— Brief —
Look through the entries below and extract exactly the lines from the one containing "lounge chair: present [225,559,392,718]" through the one containing "plush toy: present [453,471,486,504]", ends included.
Input data section start
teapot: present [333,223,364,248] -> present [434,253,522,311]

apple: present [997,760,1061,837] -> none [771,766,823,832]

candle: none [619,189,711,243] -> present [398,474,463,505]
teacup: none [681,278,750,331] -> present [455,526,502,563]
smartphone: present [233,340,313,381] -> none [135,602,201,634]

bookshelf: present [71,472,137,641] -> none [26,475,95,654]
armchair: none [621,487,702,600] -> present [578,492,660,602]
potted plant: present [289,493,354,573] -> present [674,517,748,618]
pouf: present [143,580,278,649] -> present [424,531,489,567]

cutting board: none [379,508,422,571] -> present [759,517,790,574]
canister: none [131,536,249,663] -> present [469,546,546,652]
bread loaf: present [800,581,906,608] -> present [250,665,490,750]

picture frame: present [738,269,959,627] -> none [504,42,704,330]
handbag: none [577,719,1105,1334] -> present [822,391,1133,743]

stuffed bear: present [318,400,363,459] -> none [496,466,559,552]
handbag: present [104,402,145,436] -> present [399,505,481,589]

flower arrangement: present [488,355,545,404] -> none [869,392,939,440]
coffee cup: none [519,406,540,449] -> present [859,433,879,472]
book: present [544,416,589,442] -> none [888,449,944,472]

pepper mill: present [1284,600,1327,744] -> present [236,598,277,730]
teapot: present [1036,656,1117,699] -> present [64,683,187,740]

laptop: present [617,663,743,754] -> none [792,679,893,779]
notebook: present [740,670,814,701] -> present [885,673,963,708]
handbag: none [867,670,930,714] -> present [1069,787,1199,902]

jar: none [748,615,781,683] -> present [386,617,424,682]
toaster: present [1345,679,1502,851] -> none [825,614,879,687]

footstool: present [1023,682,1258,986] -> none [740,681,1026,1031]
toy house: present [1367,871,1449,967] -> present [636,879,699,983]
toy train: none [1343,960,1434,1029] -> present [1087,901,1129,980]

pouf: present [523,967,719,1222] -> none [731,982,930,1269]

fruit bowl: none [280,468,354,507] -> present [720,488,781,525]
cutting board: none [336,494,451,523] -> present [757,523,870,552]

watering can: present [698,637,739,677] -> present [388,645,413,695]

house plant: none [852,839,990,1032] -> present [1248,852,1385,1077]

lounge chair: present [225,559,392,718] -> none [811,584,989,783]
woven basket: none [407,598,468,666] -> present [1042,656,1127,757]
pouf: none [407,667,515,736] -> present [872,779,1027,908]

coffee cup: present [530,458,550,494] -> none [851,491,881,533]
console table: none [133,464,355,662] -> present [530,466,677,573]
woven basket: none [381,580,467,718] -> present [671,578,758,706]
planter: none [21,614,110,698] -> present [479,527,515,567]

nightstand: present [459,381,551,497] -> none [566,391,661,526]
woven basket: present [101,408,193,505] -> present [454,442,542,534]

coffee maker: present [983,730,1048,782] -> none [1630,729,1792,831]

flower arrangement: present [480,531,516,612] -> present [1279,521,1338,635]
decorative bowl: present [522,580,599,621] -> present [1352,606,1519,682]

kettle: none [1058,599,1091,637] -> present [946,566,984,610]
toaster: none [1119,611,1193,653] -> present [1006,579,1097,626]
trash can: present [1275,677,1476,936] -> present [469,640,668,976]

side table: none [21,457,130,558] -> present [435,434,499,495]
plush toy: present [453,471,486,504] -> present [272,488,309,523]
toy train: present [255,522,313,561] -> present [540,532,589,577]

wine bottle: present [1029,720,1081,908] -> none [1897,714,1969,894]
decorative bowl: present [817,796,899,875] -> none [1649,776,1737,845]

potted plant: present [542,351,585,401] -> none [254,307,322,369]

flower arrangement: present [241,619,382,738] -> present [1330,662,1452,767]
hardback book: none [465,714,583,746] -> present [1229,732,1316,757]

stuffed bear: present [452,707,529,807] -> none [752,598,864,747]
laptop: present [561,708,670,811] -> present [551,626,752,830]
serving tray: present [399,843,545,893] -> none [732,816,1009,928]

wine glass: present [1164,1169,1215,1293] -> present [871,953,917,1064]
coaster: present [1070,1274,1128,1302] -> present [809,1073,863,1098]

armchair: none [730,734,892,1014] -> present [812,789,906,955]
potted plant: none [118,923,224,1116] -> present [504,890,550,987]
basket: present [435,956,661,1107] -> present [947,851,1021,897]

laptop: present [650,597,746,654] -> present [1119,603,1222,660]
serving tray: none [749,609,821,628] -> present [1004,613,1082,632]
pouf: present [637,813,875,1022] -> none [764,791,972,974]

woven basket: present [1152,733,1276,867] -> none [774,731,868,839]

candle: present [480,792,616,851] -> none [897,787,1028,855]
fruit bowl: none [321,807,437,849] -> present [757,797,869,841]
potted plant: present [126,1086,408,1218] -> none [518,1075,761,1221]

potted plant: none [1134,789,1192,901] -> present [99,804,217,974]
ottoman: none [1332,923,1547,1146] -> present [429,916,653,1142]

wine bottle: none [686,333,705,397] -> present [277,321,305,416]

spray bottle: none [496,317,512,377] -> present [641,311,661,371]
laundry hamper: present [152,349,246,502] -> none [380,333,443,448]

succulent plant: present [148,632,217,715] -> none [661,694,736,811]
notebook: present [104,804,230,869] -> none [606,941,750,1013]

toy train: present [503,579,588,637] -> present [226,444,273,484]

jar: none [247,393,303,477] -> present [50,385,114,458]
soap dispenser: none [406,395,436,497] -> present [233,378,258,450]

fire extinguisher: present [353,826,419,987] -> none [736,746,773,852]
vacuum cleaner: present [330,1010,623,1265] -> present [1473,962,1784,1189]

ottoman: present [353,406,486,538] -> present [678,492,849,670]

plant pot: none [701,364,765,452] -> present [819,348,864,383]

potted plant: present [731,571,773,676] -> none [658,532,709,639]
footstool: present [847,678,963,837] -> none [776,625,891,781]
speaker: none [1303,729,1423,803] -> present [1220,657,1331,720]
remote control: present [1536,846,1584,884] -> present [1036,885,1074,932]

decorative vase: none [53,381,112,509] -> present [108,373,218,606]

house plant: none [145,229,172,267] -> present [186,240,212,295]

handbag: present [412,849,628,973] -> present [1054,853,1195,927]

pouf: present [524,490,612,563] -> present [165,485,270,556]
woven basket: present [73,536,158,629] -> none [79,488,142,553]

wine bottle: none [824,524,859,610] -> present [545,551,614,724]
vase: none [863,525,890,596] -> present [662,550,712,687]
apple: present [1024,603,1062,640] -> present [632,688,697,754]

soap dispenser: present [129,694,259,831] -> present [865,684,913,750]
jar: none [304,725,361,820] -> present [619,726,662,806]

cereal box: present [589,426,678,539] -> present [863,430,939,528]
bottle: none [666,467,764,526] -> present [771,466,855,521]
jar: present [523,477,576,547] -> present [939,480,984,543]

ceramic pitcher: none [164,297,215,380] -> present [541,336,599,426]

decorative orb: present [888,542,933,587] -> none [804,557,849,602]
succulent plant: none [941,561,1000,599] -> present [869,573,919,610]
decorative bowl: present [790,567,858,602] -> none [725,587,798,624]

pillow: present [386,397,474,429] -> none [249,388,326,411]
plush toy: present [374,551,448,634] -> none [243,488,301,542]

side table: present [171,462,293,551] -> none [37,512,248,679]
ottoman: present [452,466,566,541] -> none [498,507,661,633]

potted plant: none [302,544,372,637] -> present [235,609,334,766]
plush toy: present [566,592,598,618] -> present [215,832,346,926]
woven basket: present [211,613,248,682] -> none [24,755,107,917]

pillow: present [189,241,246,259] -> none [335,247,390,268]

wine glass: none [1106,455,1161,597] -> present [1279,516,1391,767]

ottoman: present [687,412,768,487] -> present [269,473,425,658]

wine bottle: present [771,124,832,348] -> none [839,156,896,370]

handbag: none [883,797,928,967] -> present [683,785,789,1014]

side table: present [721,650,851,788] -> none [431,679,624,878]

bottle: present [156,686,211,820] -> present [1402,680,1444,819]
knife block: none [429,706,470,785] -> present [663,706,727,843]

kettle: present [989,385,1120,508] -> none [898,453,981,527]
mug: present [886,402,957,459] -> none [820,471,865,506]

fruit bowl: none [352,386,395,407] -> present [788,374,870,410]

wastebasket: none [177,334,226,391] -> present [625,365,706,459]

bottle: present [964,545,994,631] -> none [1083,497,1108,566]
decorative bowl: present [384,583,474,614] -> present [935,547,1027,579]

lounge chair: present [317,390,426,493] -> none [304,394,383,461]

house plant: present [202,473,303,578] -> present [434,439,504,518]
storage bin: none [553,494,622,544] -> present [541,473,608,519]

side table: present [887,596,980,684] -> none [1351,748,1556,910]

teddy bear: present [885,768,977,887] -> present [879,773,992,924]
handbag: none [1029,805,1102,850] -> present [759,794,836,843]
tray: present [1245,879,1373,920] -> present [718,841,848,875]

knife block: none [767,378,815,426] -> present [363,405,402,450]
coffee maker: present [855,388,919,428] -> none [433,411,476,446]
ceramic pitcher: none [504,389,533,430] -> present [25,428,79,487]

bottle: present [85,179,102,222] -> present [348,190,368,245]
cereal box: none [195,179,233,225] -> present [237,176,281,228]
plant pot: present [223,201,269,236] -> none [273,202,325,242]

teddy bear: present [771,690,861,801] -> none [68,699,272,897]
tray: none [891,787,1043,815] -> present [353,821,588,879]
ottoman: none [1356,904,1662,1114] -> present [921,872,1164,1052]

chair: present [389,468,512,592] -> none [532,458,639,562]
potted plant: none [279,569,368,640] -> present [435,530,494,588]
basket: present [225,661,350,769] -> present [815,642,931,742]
Input data section end
— The completed task —
lounge chair: present [225,559,392,718] -> none [811,584,989,783]
woven basket: none [407,598,468,666] -> present [1042,656,1127,757]
pouf: none [407,667,515,736] -> present [872,779,1027,908]

coffee cup: present [530,458,550,494] -> none [851,491,881,533]
console table: none [133,464,355,662] -> present [530,466,677,573]
woven basket: none [381,580,467,718] -> present [671,578,758,706]
planter: none [21,614,110,698] -> present [479,527,515,567]

nightstand: present [459,381,551,497] -> none [566,391,661,526]
woven basket: present [101,408,193,505] -> present [454,442,542,534]

coffee maker: present [983,730,1048,782] -> none [1630,729,1792,831]

flower arrangement: present [480,531,516,612] -> present [1279,521,1338,635]
decorative bowl: present [522,580,599,621] -> present [1352,606,1519,682]

kettle: none [1058,599,1091,637] -> present [946,566,984,610]
toaster: none [1119,611,1193,653] -> present [1006,579,1097,626]
trash can: present [1275,677,1476,936] -> present [469,640,668,976]

side table: none [21,457,130,558] -> present [435,434,499,495]
plush toy: present [453,471,486,504] -> present [272,488,309,523]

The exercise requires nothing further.